Fig. 162a. Andrea del Sarto. Madonna of the Harpies.—Uffizi.

Andrea in his later years won new glories but added no new note to his art. The monochrome frescoes in the Cloister of the Scalzo representing the Life of St. John Baptist merely show the old gravity somewhat exaggerated. The series which extended over many years (1515–1526) is uneven, and many of these perhaps overestimated compositions are plainly of student execution. Without his color, Andrea seems somewhat coldly academic. It was precisely this quality of stylistic grandeur, however, that appealed paradoxically to the romantic monarch, Francis I. He called Andrea to France in 1518 and kept him there in honor for a year. Had Andrea possessed any of the capacities of a teacher and theorist, he might have inaugurated the Renaissance in France. As it was he remained merely a harbinger of such inferior but more influential spirits as Il Rosso and Primaticcio who a few years later were to found the School of Fontainebleau.

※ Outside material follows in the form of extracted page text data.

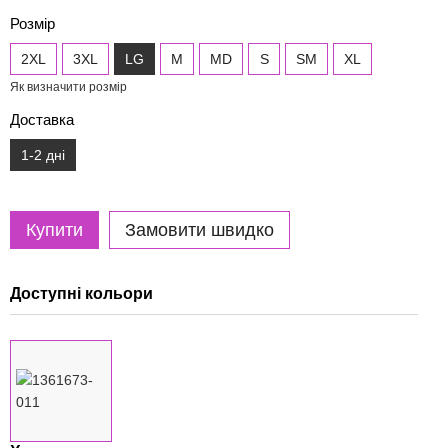
Розмір
2XL
3XL
LG
M
MD
S
SM
XL
Як визначити розмір
Доставка
1-2 дні
Купити
Замовити швидко
Доступні кольори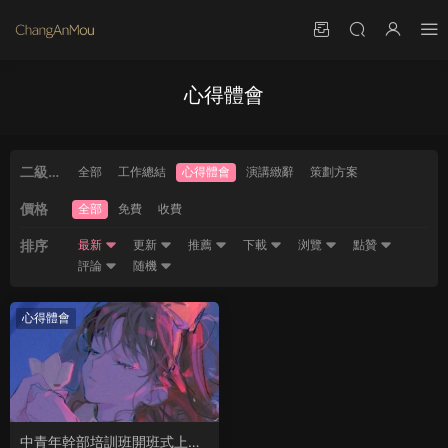
心得體會
二級分
全部
工作總結
心得體會
演講緻辭
策劃方案
類
價格
全部
免費
收費
排序
最新
更新
推薦
下載
浏覽
點贊
評論
随機
心得體會
中青年幹部培訓班開班式上的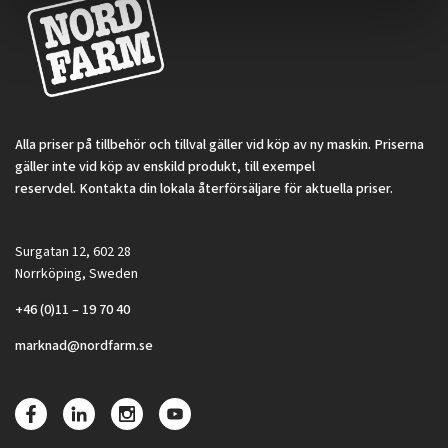
Alla priser på tillbehör och tillval gäller vid köp av ny maskin. Priserna
gäller inte vid köp av enskild produkt, till exempel
reservdel. Kontakta din lokala återförsäljare för aktuella priser.
Surgatan 12, 602 28
Norrköping, Sweden
+46 (0)11 – 19 70 40
marknad@nordfarm.se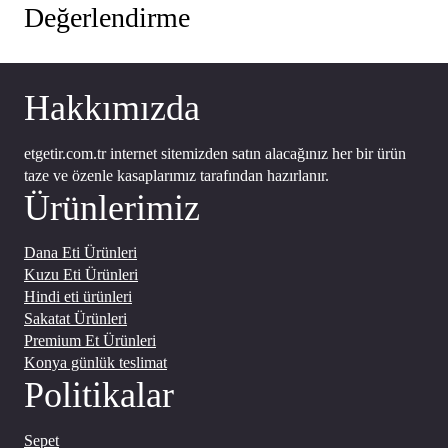
Değerlendirme
Hakkımızda
etgetir.com.tr internet sitemizden satın alacağınız her bir ürün
taze ve özenle kasaplarımız tarafından hazırlanır.
Ürünlerimiz
Dana Eti Ürünleri
Kuzu Eti Ürünleri
Hindi eti ürünleri
Sakatat Ürünleri
Premium Et Ürünleri
Konya günlük teslimat
Politikalar
Sepet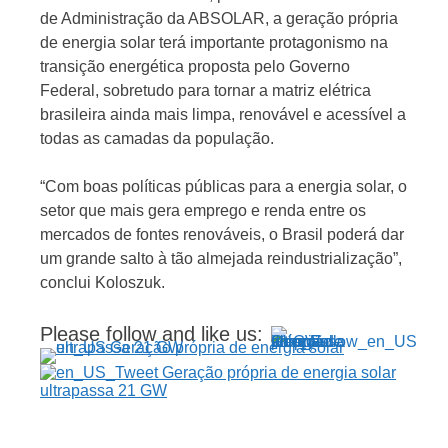
de Administração da ABSOLAR, a geração própria
de energia solar terá importante protagonismo na
transição energética proposta pelo Governo
Federal, sobretudo para tornar a matriz elétrica
brasileira ainda mais limpa, renovável e acessível a
todas as camadas da população.
“Com boas políticas públicas para a energia solar, o
setor que mais gera emprego e renda entre os
mercados de fontes renováveis, o Brasil poderá dar
um grande salto à tão almejada reindustrialização”,
conclui Koloszuk.
Please follow and like us:
Navegação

Often the portfolios of a great technician are more thrilling than his major works. This is the case with Andrea del Sarto. His numerous sketches in red chalk, have an athletic charm which his painting lacks. Others have drawn differently in this medium, but no one has drawn better.

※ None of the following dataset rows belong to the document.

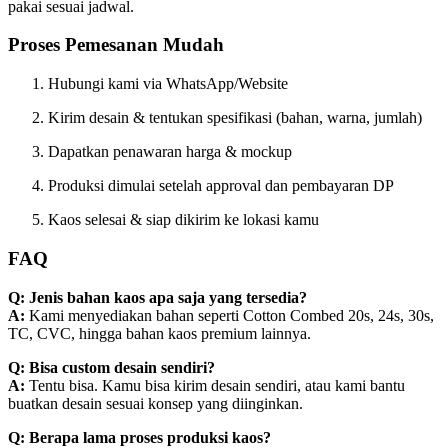
pakai sesuai jadwal.
Proses Pemesanan Mudah
Hubungi kami via WhatsApp/Website
Kirim desain & tentukan spesifikasi (bahan, warna, jumlah)
Dapatkan penawaran harga & mockup
Produksi dimulai setelah approval dan pembayaran DP
Kaos selesai & siap dikirim ke lokasi kamu
FAQ
Q: Jenis bahan kaos apa saja yang tersedia?
A:
Kami menyediakan bahan seperti Cotton Combed 20s, 24s, 30s,
TC, CVC, hingga bahan kaos premium lainnya.
Q: Bisa custom desain sendiri?
A:
Tentu bisa. Kamu bisa kirim desain sendiri, atau kami bantu
buatkan desain sesuai konsep yang diinginkan.
Q: Berapa lama proses produksi kaos?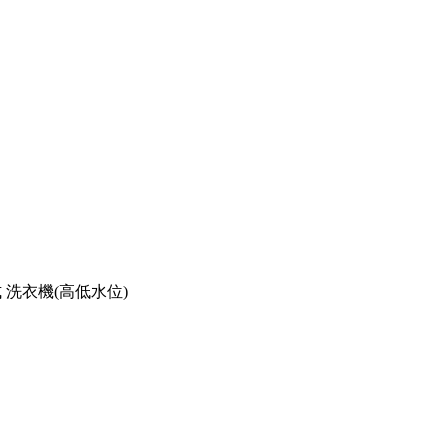
日式 洗衣機(高低水位)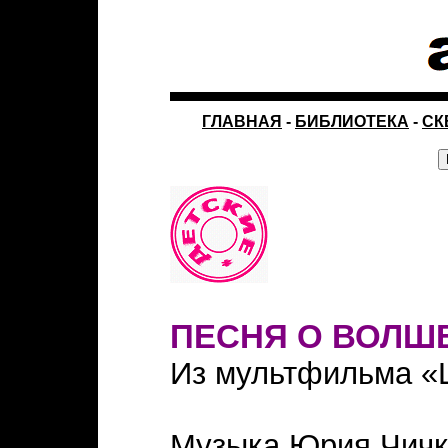
ГЛАВНАЯ
-
БИБЛИОТЕКА
-
СК
ПЕСНЯ О ВОЛШ
Из мультфильма «Ш
Музыка Юрия Чичк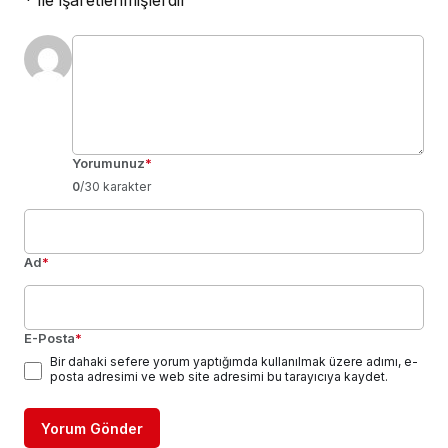
*
ile işaretlenmişlerdir
Yorumunuz
*
0
/30 karakter
Ad
*
E-Posta
*
Bir dahaki sefere yorum yaptığımda kullanılmak üzere adımı, e-
posta adresimi ve web site adresimi bu tarayıcıya kaydet.
Yorum Gönder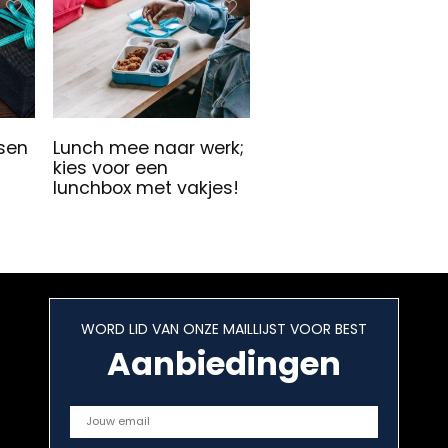
sen
Lunch mee naar werk;
kies voor een
lunchbox met vakjes!
WORD LID VAN ONZE MAILLIJST VOOR BEST
Aanbiedingen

When Andrea died in 1531, “full of glory and domestic trials,” as Vasari recounts, the normal development of Florentine painting ended, and Florence had already seen her artistic star dimmed by the rising splendors of Venice and Rome. Artistically she became a city of wit and ingenuity, chronicling and criticizing art rather than producing it. Moreover the obsession of Michelangelo’s sublimity worked havoc with his dilettante imitators. Some of these have the grace of lucidity, like Agnolo Bronzino, who (1502–1572)[[59]] practiced a reactionary sort of portraiture based on the old tradition of tempera painting. In sheer beauty of surface, enamel one is tempted to call it, he is little inferior to his great German contemporary, Hans Holbein, and his sense of character is only less keen because less individual. In the haughty patricians surrounding the person of Cosimo, the first grandduke, he found congenial sitters, Figure [163]. In the narrow field of portraiture he is nearly in the first rank, while in his rare mythologies and religious pictures his limitations appear painfully. He was a vicious person, a cold æsthete, with few of the generous virtues that nourish the soul. Yet in his flinty way he was quite perfect, and as one of the first professionally unmoral artists he cannot be neglected by the psychological critic.

Fig. 164. Pontormo. The Deposition.—S. Felice.

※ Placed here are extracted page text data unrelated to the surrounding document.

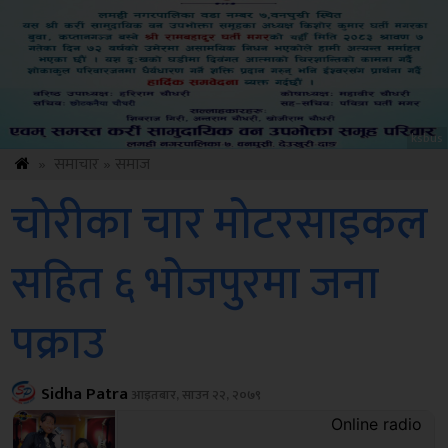
Sdc
»
समाचार
»
समाज
चोरीका चार मोटरसाइकल
सहित ६ भोजपुरमा जना
पक्राउ
Sidha Patra
आइतबार, साउन २२, २०७९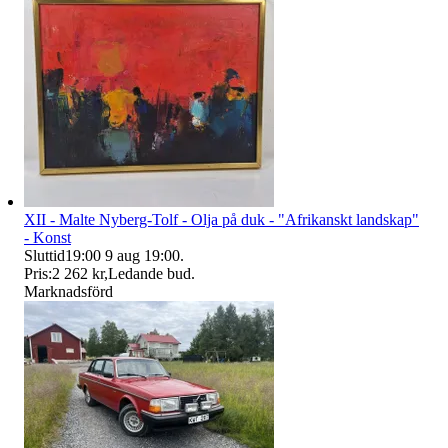
XII - Malte Nyberg-Tolf - Olja på duk - "Afrikanskt landskap"
- Konst
Sluttid
19:00
9 aug 19:00
.
Pris:
2 262 kr
,
Ledande bud
.
Marknadsförd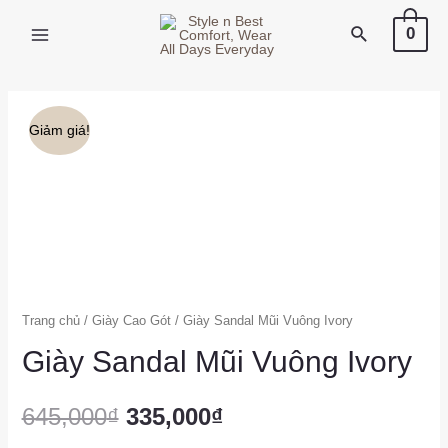
X
0
Giảm giá!
Trang chủ
/
Giày Cao Gót
/ Giày Sandal Mũi Vuông Ivory
Giày Sandal Mũi Vuông Ivory
645,000
₫
335,000
₫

A more appealing figure is his master, Jacopo Carrucci, called from his birthplace Il Pontormo.[[60]] His was a tender and deeply religious spirit with the poet’s capacity for elation and melancholy. In his altar-pieces, such as the Deposition, Figure [164], at San Felice he seeks and achieves a positive pathos. Influenced by Michelangelo’s sublimity, he converts it to more specific and psychological ends. Often he is restless and over-emphatic as in the frescoes of the Passion in the cloister of the Florentine Certosa, or in the strangely complicated and contorted little picture of the Martyrdom of St. Mauritius and his Legionaries, in the Uffizi. In such work he moves towards the absolute expressionism of an El Greco, preluding also the more conventional emotionalism of the Baroque. As a portraitist he had no equal at Florence except his pupil Bronzino. Often the sensitiveness and moodiness of his characterizations recall his Venetic contemporary, Lorenzo Lotto. Even when he is robust he is sensitively psychological, as in the superb portrait of a Halberdier, Figure [165]. Above all he was a powerful and subtle draughtsman whether with pen or chalk. His line writhes in a fashion at times sinister, at times singularly blithe, and his figure sketches have something of the imaginative thrill of the figure studies of Blake. For the grandducal palace of Poggio a Cajano, Figure [166], he did in a huge lunette pierced by a great round window a most original decoration for the odd triangles at the base. The unconventional fields are filled each by a rather small figure energetically posed and surrounded by greenery. The thing is at once monumental and pastoral and its freedom and tonality almost as modern as a Besnard. I would willingly dwell longer on so sympathetic an artist, but can only refer the interested reader to Dr. F. M. Clapp’s two authoritative volumes.

Fig. 163. Bronzino. Eleonora of Toledo and her son.—Uffizi.